** DOCUMENT SEGMENT **
10 million tons of carbon

a train car can carry about 105 tons of carbon

Imagine 95,000 train cars, filled to the brim with super fine coal dust, and floated up very high in the atmosphere and dumped out.

That's 260 per day, or more than ten per hour. Sure the atmosphere is big, but do you think all that human-emitted CO2 is not affecting anything? Even if it were as benign as a sunset, it still gross. Plus, at least half (probably closer to 3/4) of that CO2 emitted is not needed, if people were able to think and act with a sensitivity for conservation of resources. That's my statistic, garnered from just looking around at the incessent and profound wastefullness of electricity and internal combustion engines.

I've seen those giant tourist buses, with one Thai guy snoozing inside, with the motor idling high for hours, just so he can have the AC going, and the doors of the bus are open, and it's already cool outside. That's just one of a million examples I could cite, so don't get me going.

Posted

It's not 10 billion tons, but in excess of 40 billion tons this year. 36.6 billion tons in 2010.

global-carbon-budget-2010-600w.jpg

The earth is a big place indeed. To lift the CO2 content by 30% in a century required a determind effort. If the 40 billion tons were water, one could put a belt 1 km wide and high almost all the way around the world. Good that the earth is flexible and removed much of the surplus CO2 in carbon sinks, and lets hope this quality doesn't diminish.

Posted

It's not 10 billion tons, but in excess of 40 billion tons this year. 36.6 billion tons in 2010.

global-carbon-budget-2010-600w.jpg

The earth is a big place indeed. To lift the CO2 content by 30% in a century required a determind effort. If the 40 billion tons were water, one could put a belt 1 km wide and high almost all the way around the world. Good that the earth is flexible and removed much of the surplus CO2 in carbon sinks, and lets hope this quality doesn't diminish.

I don't know where you are getting your maths from, but it seems to be the same place as the climate scientists. Would you care to try again? You are saying that you could put a belt 1km wide and high almost all the way around the planet? A 1KM cube has to weigh 1 billion tons, so your belt would be 1km high, 1km wide and 40 kms long, thats a lot lot shorter than going around the whole planet! That is what sensationalism does. Did you read that without checking it or did you just calculate wrong? It is a BIG BIG error!

** PROMPT 1 **
How would you translate this sentence from the discussion of carbon emissions into Spanish: "Sure the atmosphere is big, but do you think all that human-emitted CO2 is not affecting anything?"
** PROMPT 2 **
Can you write a few more sentences of the discussion of carbon emissions, picking up right after its last line?

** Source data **
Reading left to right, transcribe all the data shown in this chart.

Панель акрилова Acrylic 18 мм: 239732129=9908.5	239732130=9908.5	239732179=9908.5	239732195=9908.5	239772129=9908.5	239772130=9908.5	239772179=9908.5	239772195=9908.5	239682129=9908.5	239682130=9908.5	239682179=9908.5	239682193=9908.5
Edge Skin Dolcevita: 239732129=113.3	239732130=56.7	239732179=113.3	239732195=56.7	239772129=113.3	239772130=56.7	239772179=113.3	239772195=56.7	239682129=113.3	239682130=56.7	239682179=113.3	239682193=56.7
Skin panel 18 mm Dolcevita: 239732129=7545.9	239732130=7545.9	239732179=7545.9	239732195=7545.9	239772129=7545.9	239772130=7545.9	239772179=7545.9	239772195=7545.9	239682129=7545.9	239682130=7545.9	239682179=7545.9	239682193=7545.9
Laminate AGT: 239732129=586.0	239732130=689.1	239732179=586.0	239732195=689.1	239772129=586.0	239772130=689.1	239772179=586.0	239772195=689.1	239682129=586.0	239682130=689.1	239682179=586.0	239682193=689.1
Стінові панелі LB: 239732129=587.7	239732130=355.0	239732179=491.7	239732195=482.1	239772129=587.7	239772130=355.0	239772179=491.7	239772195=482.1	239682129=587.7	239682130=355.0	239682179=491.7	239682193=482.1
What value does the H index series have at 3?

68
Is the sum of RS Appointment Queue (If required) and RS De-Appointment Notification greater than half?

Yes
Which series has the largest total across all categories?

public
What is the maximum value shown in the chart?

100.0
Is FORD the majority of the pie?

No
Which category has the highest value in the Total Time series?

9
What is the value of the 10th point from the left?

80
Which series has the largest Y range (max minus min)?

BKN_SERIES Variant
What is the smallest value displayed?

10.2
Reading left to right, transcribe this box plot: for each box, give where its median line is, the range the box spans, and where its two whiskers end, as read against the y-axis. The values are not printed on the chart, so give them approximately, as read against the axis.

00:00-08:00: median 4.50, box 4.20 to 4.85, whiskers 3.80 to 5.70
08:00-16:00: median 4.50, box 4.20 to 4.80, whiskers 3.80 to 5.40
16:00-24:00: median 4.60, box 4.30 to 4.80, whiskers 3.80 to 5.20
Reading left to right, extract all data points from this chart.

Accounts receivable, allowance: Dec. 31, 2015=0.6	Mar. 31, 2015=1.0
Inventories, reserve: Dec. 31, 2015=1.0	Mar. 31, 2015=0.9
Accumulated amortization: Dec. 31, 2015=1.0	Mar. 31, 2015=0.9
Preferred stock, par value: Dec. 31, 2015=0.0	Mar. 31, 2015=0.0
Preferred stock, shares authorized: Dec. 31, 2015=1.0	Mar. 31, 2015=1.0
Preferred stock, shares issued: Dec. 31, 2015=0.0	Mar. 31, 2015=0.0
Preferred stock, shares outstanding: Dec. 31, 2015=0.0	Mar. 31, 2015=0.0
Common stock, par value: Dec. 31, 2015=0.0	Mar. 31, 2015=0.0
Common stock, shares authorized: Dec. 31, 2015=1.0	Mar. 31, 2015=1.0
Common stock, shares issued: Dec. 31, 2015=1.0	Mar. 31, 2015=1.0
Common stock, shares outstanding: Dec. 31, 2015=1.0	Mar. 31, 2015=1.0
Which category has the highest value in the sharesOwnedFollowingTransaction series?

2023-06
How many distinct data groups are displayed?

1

** ANSWER BOX 1 **
Claro que la atmósfera es grande, pero ¿crees que todo ese CO2 emitido por los humanos no está afectando nada?

** ANSWER BOX 2 **
Posted

Well, I think it's fair to say that the scientists who prepare the UN's IPCC reports generally believe that CO2 is a major player in climate.

That's partly because any scientist who doesn't toe the Party line gets purged, or is forced into such an untenable position that their only option is to resign (Chris Landsea, Paul Reiter).

But even this is changing. For 18 years and four massive reports, the IPCC team has argued that the sun plays no part in global warming (no, seriously).

Finally, this year, facing a barrage of new scientific papers showing how the sun affects the atmosphere in many ways apart from direct heating, the IPCC team has admitted strong evidence ("many empirical relationships") for enhanced solar forcing** (forcing beyond just sunlight, which they call Total Solar Irradiance, or TSI).

That's not to say that they have recanted completely; the IPCC is slower to turn than a fully-laden oil tanker. But it does show that they can no longer pretend that the sun has no effect on climate, which has been the Party dogma for almost 20 years.

There are dozens, if not hundreds, of scientific papers documenting links between solar activity and the earth's climate, all of which have been ignored up until now in the desperate attempt to convict CO2 (and hence mankind) as the sole climate villain.

** These include factors such as solar magnetic activity and cosmic ray activity (which is moderated by solar activity).